Avoiding action in that forum was at the heart of Iran's decision to open negotiations with France, Britain and Germany in 2003 and to allow inspectors from the International Atomic Energy Agency access to its nuclear sites, according to Hassan Rowhani, who was replaced as Iran's chief nuclear negotiator after Mr. Ahmadinejad took office last year.

"At that time, the United States was at the height of its arrogance, and our country was not yet ready to go to the U.N. Security Council," Mr. Rowhani said at a closed-door session of Iran's ideological policy makers in September, as he was leaving his post.

Consideration of Iran's case by the Council would give the United States more power over Iran's fate, reduce the influence of the Europeans and expose Iran's missile program to new scrutiny, Mr. Rowhani said.

"The most important promise" the Europeans gave Iran, he said, "was that they would stand firm against attempts to take this case to the U.N. Security Council."

The speech was published late last year in a Persian-language journal, Rahbord.

Iran's nuclear strategy had been based on keeping the program secret, Mr. Rowhani said, and once that secrecy was shattered, the country became vulnerable to pressure. Iran, he said, had "no choice" except to enter into negotiations with the Europeans and to open its nuclear facilities to inspectors.

Under a November 2004 agreement with the Europeans, Iran pledged to freeze enrichment-related activities as long as the two sides were negotiating a long-term package of incentives for the country.

But in a remarkable admission, Mr. Rowhani suggested in his speech that Iran had used the negotiations with the Europeans to dupe them. He boasted that while negotiations were continuing, Iran managed to master a key stage in the nuclear fuel process — the conversion of uranium yellowcake at its Isfahan plant.

"While we were talking with the Europeans in Tehran, we were installing equipment in parts of the facility in Isfahan, but we still had a long way to go to complete the project," he said. "In fact, by creating a calm environment, we were able to complete the work on Isfahan."

As a result of the negotiations with Europe, he added, "We are in fact much more prepared to go to the U.N. Security Council."

The view that Iran is ready to take on the Council is not wholeheartedly embraced inside Iran. While Iran's decision to continue its uranium enrichment activities is universally defended, some public figures have criticized the confrontational tone.
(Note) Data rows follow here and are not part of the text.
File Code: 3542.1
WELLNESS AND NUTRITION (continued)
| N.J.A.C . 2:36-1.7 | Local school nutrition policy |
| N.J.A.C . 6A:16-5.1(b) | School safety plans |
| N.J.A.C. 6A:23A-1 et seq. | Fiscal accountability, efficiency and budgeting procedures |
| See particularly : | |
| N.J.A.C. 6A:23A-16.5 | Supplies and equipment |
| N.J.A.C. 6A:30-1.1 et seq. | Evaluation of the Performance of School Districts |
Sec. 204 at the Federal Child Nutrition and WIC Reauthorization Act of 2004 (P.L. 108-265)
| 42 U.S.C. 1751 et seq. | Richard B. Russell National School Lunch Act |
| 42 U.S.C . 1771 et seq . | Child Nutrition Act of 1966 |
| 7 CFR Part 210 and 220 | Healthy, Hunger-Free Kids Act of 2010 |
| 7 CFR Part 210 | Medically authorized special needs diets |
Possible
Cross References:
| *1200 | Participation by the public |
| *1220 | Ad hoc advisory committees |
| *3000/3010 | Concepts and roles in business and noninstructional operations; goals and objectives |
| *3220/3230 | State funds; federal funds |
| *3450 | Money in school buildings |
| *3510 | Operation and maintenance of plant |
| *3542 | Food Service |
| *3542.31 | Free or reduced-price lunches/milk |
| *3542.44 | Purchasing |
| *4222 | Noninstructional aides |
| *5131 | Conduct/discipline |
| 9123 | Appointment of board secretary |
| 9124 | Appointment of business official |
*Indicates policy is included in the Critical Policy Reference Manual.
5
Simply being investigated by the Council is enough to erode international confidence in Iran, some analysts say, with damaging repercussions.

"Even if political measures are not taken against us, the country's political prestige will be jeopardized," Ahmad Shirzad, a reformist politician and former legislator, said last month. "There will also be major effects in the economy. Investors will move their capital to safe places and there will be a brain drain."

Particularly striking has been criticism by Mohammad Khatami, the former president. "There will be bad consequences if our case is sent to the Security Council," he predicted last month. "It will not only affect our economy. Our right to nuclear energy might also be affected."